The Good Samaritan parable comes from the book of Luke. Jesus affirmed that one of the greatest commandments is to "love your neighbor as yourself." A lawyer then asked him, "Who is my neighbor?" And Jesus responded with the story of the Good Samaritan. The story makes clear that even a beaten, neglected, and totally helpless stranger lying on the side of the road is our neighbor—someone whom we should love.
Jesus then turned the lawyer's question around by asking which of the parable's three travelers (two of whom passed by the beaten man, and one of whom, the Samaritan, stopped to help) "proved to be a neighbor." The real question isn't the status of the dependent man as our neighbor. The real question is whether, like the Samaritan, we are acting neighborly toward those in need.

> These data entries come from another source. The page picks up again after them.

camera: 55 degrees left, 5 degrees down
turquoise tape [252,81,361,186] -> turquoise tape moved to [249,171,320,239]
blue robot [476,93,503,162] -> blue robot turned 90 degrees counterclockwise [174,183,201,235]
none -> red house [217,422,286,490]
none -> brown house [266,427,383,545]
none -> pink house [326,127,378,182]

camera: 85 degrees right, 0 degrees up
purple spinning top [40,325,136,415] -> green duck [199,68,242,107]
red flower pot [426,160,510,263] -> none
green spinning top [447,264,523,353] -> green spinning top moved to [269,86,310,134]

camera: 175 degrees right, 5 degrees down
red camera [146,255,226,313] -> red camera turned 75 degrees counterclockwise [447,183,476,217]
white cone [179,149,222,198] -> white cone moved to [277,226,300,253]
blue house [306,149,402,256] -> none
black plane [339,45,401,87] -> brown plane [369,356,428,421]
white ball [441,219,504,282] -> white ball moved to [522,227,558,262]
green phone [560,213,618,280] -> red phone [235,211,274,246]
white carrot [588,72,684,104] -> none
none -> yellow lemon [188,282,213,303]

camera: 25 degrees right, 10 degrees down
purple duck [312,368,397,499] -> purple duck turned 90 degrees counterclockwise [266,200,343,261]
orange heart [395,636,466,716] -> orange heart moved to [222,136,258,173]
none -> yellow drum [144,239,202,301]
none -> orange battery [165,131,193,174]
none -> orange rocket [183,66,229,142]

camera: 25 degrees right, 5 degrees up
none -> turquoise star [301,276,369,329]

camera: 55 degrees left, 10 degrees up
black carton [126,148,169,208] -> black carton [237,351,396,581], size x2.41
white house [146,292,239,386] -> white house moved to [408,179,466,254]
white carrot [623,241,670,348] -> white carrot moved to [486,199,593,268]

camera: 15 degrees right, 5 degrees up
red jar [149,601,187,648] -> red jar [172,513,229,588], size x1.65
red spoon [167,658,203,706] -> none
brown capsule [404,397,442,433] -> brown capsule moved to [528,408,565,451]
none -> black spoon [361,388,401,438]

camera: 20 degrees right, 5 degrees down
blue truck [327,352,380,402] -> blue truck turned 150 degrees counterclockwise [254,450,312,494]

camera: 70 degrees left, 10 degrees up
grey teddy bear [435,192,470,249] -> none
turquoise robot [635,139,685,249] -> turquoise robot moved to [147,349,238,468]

And here is the paradox of Willie Parker. His stated motivation for performing abortions is the parable of the Good Samaritan. But his stated justification for performing abortions entails a rejection of the lesson of the Good Samaritan. Jesus taught that the neediness of the man on the side of the road meant that we ought to help him. Parker says that the neediness ("non-viability") of the child in womb means that we may tear off her arms and legs and end her life.
If you're going to kill dozens of human beings a day, as Parker reportedly does, you better have some firmer ground to stand on than this swamp of contradiction.
"Who is my neighbor?" The parable of the Good Samaritan opens our eyes to the needs of other human beings and widens the scope of our moral concern. It should open Willie Parker's eyes—and all of our eyes—to the dignity and worth of our neighbors who have yet to be born.
Destroying them is not the act of a good neighbor.